Кымлан затихла, глядя в пол, будто смутилась своей внезапной откровенности. В груди что-то заныло, и Мунно поспешно отвернулся, пытаясь сбросить наваждение. Он сочувствовал попавшей в беду женщине, и ее безоговорочная верность вызывала восхищение. Таких подданных нужно было ценить больше золота, но видимо Даон был прав: когурёсцы безжалостно разбрасывались талантами и были равнодушны к истинной преданности. Мысль о том, что жизнь юной девушки должна будет завтра оборваться возле Священной рощи, была невыносима и почему-то злила. Он развернулся и, взбежав по ступеням, вышел за дверь.

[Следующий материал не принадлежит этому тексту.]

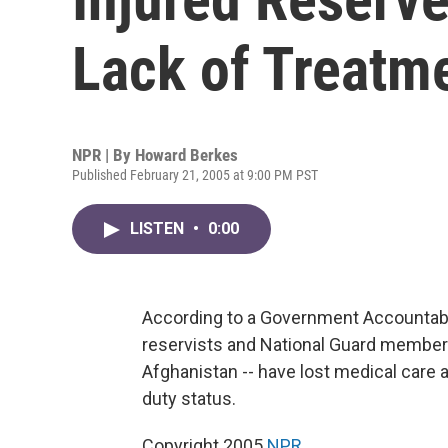
Lack of Treatm
NPR | By
Howard Berkes
Published February 21, 2005 at 9:00 PM PST
LISTEN
•
0:00
According to a Government Accountabil
reservists and National Guard members
Afghanistan -- have lost medical care
duty status.
Copyright 2005
NPR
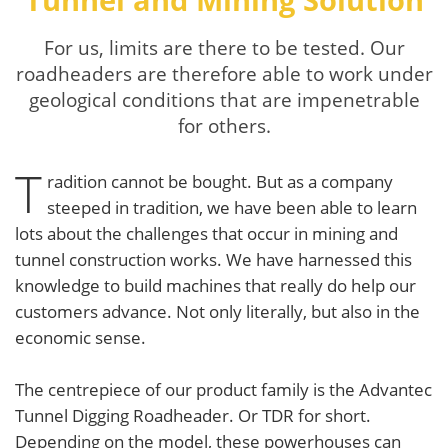
For us, limits are there to be tested. Our
roadheaders are therefore able to work under
geological conditions that are impenetrable
for others.
T
radition cannot be bought. But as a company
steeped in tradition, we have been able to learn
lots about the challenges that occur in mining and
tunnel construction works. We have harnessed this
knowledge to build machines that really do help our
customers advance. Not only literally, but also in the
economic sense.
The centrepiece of our product family is the Advantec
Tunnel Digging Roadheader. Or TDR for short.
Depending on the model, these powerhouses can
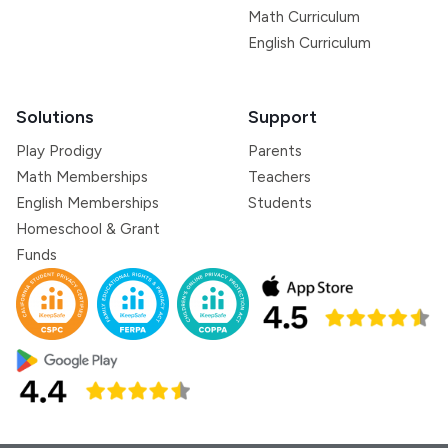
Math Curriculum
English Curriculum
Solutions
Support
Play Prodigy
Parents
Math Memberships
Teachers
English Memberships
Students
Homeschool & Grant
Funds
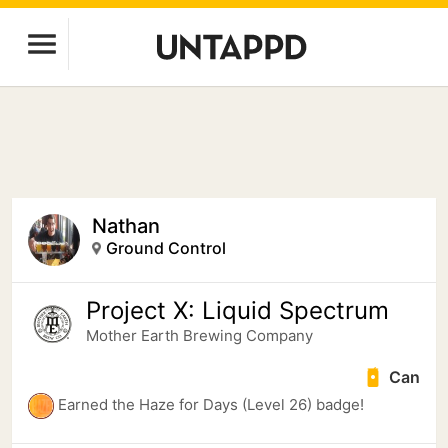
Nathan
Ground Control
Project X: Liquid Spectrum
Mother Earth Brewing Company
Can
Earned the Haze for Days (Level 26) badge!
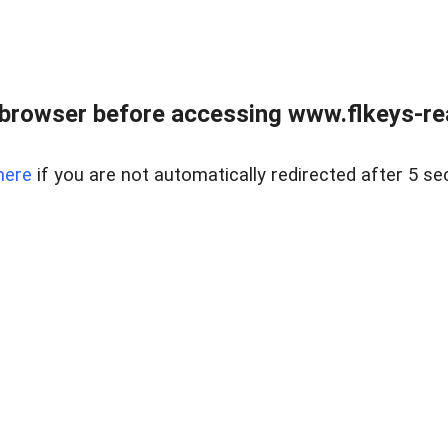
browser before accessing www.flkeys-rea
here
if you are not automatically redirected after 5 se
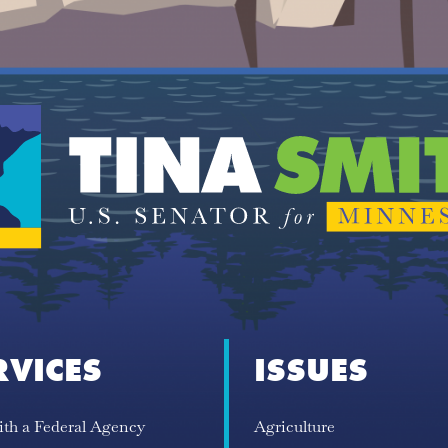
RVICES
ISSUES
ith a Federal Agency
Agriculture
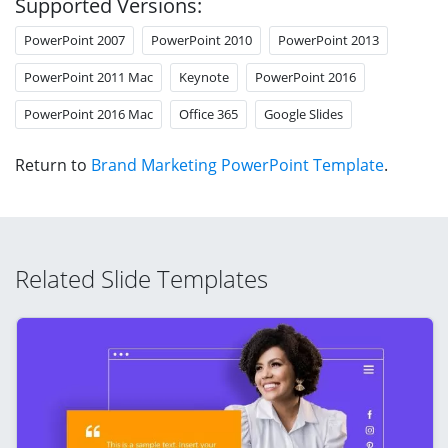
Supported Versions:
PowerPoint 2007
PowerPoint 2010
PowerPoint 2013
PowerPoint 2011 Mac
Keynote
PowerPoint 2016
PowerPoint 2016 Mac
Office 365
Google Slides
Return to
Brand Marketing PowerPoint Template
.
Related Slide Templates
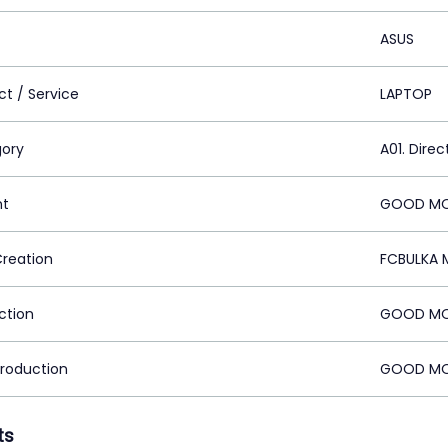
ASUS
ct / Service
LAPTOP
ory
A01. Direc
nt
GOOD MOR
Creation
FCBULKA 
ction
GOOD MOR
Production
GOOD MOR
ts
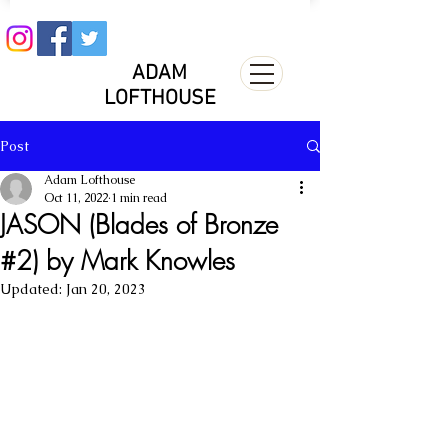
ADAM
LOFTHOUSE
Post
Adam Lofthouse
Oct 11, 2022
1 min read
JASON (Blades of Bronze
#2) by Mark Knowles
Updated:
Jan 20, 2023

Мунно был уверен, что солдат казнят, и считал ужасной расточительностью убивать здоровых, сильных мужчин, которых можно выгодно продать работорговцам в Цзинь или Силлу. А Кымлан… Нет, нельзя поддаваться слабости! Это всего лишь когурёсская девчонка, которая не знала своего места и ввязалась в то, что ей оказалось не по зубам. И не вина Мунно, что завтра она умрет! Она враг, и должна остаться врагом.
С такими мыслями он подошел к стойлу и приказал отвязать Исуга. Мощного черного коня подвели к хозяину, и юноша ласково погладил блестящую шею. Исуг был ему верным другом вот уже семь лет, с тех пор как отец подарил ему на десятилетие молодого породистого жеребца. Он не раз выносил Мунно из казалось бы безнадежных схваток с тюрками и киданями. Конь был очень умным и удивительным образом чувствовал своего хозяина.
Однажды Мунно отправился вместе с дипломатической миссией в империю Цзинь, и по дороге на них напали разбойники, которых в горах было бесчисленное множество. Отряду мохэсцев едва удалось отбиться и сохранить дары, которые они везли Императору Поднебесной, но Мунно тогда сильно пострадал. Загнанный в угол разбойниками, он был вынужден прыгнуть в горную реку и едва не утонул. Несколько дней его искали по всему ущелью, но не могли отыскать. И только Исугу удалось найти хозяина. Мунно до сих пор помнил теплое дыхание коня и ворсистую влажную морду, которая теребила его, тыкалась в щеку, пытаясь привести в чувства.